• **Your instructions**
Retype everything in the essay on wine's side effects from "Now I have to" down to "for buying petrol.", word for word.

• **Passage**
Segment Open

Belligerence, for example. Plutarch, the Graeco-Roman essayist, said that the openness encouraged by wine led to a better level of debate at the dinner table. “Wine inspirits some men, and raises a confidence and assurance in them,” he wrote, “but not such as is haughty and odious, but pleasing and agreeable.” Which seemed to me a jolly good reason for oiling dinner party conversations with plenty of wine. Then I was enlightened by my good wife that far from being pleasing and agreeable, in fact I was philosophising so aggressively that guests became frightened.
Now I have to be more contemplative over my glass, hoping to stay on the right side of that fine line between judicious thoughtfulness and that other potential side-effect of wine, a surly silence.
Is wine-drinking responsible for extravagance, as I was once accused? I think not. When it comes to wine, one buys what is needed; you wouldn’t accuse a driver of extravagance for buying petrol.
Besides, it is hard to be extravagant in Sainsbury’s.
In fact, my wine bill is incredibly modest, and no, it is not going to lead to poverty. And if it did, well, there are some less necessary expenditures I could point to, like food, heat and lighting. I can’t say I regret my spending on wine; I have to agree with the late great Vivian Stanshall, who said that “If I had all the money I’ve spent on drink, I’d spend it on drink.”
No, any extravagance is reserved for special occasions. Like Christmas dinner, when, as I recently insisted to CJ, things have come to a pretty pass if you spend more on your turkey than on your wine.
Some supposed side-effects of wine are down to simple misinterpretation. Wine does not, for example, induce selfishness. The wine had spent most of its time the preceding night at my end of the dinner table out of social courtesy. I was assisting the designated driver not to drink, empathising with the chap on painkillers for his back, and acknowledging Mrs K’s modest consumption, by saving them all the embarrassment of declining repeated offers of wine.
And I’m quite happy myself to suffer minor, temporary physical side-effects like stained teeth. They may even pass unnoticed. Unlike an increasing number of television celebrities, I have teeth which reflect a lifetime’s eating and drinking. My teeth are a proper older Englishman’s teeth, the colour of cardboard. They have not been artificially rendered to resemble a mouthful of bathroom tiles.

Segment Closed

• **Records supplied**
Segment Open

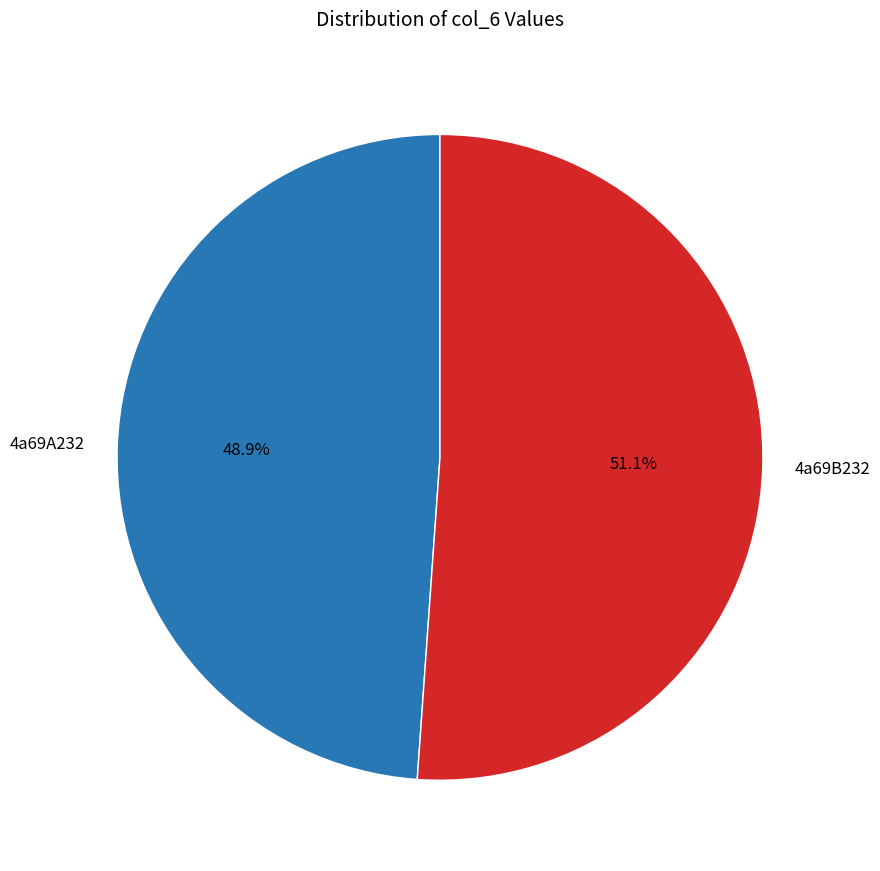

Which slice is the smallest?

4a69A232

Segment Closed
Segment Open

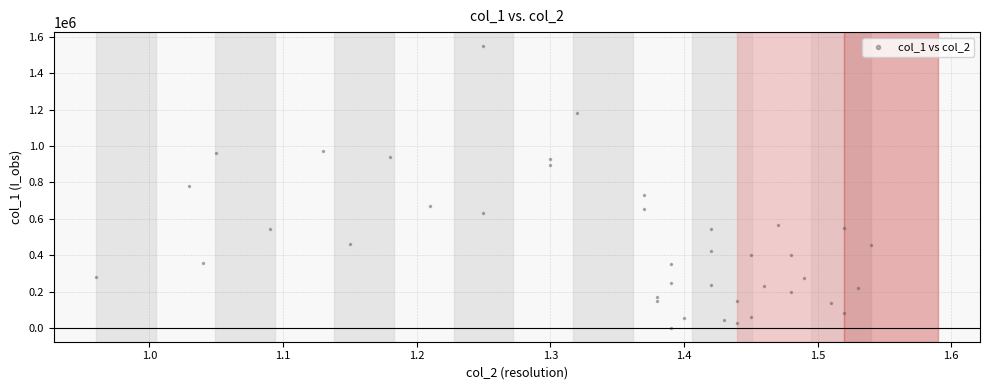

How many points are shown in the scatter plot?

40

Segment Closed

• **Written solution**
Now I have to be more contemplative over my glass, hoping to stay on the right side of that fine line between judicious thoughtfulness and that other potential side-effect of wine, a surly silence.
Is wine-drinking responsible for extravagance, as I was once accused? I think not. When it comes to wine, one buys what is needed; you wouldn’t accuse a driver of extravagance for buying petrol.